The Earth happens to have something similar:
Any magnetic material (e.g., an iron-made object) put near a motor will interact with its magnetic field. Although no material can stop and cancel a magnetic field, it's possible to create shields that can redirect the magnetic lines.
So now who even is this Emi, and what does she have to tell us about motors?
EMI stands for Electromagnetic Interference. It's a blend of electronic and magnetic fields, both perpendicular to each other and their propagation direction.
To simplify, we can say it's a radiation of energy through the air around the motor. It's caused by the electricity running through winding and commutators, brushes, terminals, and wires.
These kinds of interference are not really welcomed, if not unwanted. They can highly affect electronic circuits to go as far as stopping working. Fortunately, electromagnetic shields can be applied to reduce their propagation.
Note: Communication buses used to send a signal—eg. I2C — can be sensitive to interference. However, some of them provide differential pair, which is the same signal transiting on two wires of the same length, one signal being opposed from the other one. The electromagnetic interference being the same on both wires, the difference of signal at reception allows getting a clean signal. This is why the bus associated called Robus (from Luos Robotics) uses a differential pair.
Following your reading and new knowledge on motors, don't hesitate to follow our Get Started tutorial to continue training step by step:
Bonus: Noise, vibrations, light, and other stuff
There is not much to say about noise: only it's generated mostly from the friction of brushes on commutators and shaft on bearings. Also, some vibrations can appear on the shaft at high speed and increase the noise.

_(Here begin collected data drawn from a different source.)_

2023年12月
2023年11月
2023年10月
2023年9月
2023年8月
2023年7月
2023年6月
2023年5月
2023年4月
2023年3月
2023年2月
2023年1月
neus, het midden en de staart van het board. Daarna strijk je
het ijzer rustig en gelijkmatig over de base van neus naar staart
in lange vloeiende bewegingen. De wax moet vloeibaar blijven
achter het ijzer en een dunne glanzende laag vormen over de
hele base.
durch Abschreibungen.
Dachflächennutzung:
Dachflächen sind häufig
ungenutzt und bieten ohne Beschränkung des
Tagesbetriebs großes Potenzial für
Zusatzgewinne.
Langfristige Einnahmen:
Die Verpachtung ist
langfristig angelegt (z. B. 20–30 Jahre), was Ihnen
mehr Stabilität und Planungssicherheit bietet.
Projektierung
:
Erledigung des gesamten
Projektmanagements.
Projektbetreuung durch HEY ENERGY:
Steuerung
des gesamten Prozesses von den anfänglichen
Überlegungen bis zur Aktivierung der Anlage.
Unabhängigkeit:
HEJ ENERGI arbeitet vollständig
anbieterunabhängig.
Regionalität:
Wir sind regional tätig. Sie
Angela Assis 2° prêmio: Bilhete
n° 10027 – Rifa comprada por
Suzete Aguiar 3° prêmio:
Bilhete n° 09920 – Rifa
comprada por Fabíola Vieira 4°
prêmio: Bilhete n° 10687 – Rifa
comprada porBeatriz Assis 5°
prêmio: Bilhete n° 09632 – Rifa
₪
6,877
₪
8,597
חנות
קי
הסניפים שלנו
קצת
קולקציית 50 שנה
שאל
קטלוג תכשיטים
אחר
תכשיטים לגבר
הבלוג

The electrical signal frequency through the winding may sometimes generate noise, particularly between 100 Hz and 8000 Hz (more or less the audible range of human hear). Controlling motors at 20 kHz is a way to avoid high-pitched noises.
Motorization implies motion, and even though the rotor's axis of rotation is fairly situated at its center of mass, the inertia is never perfectly balanced. Every motor generates more or fewer vibrations.
Technically, heat generation implies photon generation, i.e., light. But this would be quibbling to say that the winding could heat at the point to generate visible light and that the light would be visible through the interstices of the motor's housing, not to mention this would imply the motor to be melting and… burning, so not working anymore. But, technically, yes, "light."
Talking about quibbling, ever try to smell a running motor? The kind of plastic shield around the coils' wire could emit some smelly particles while heating.
I think it's time to stop here. Please don't even try to taste a motor.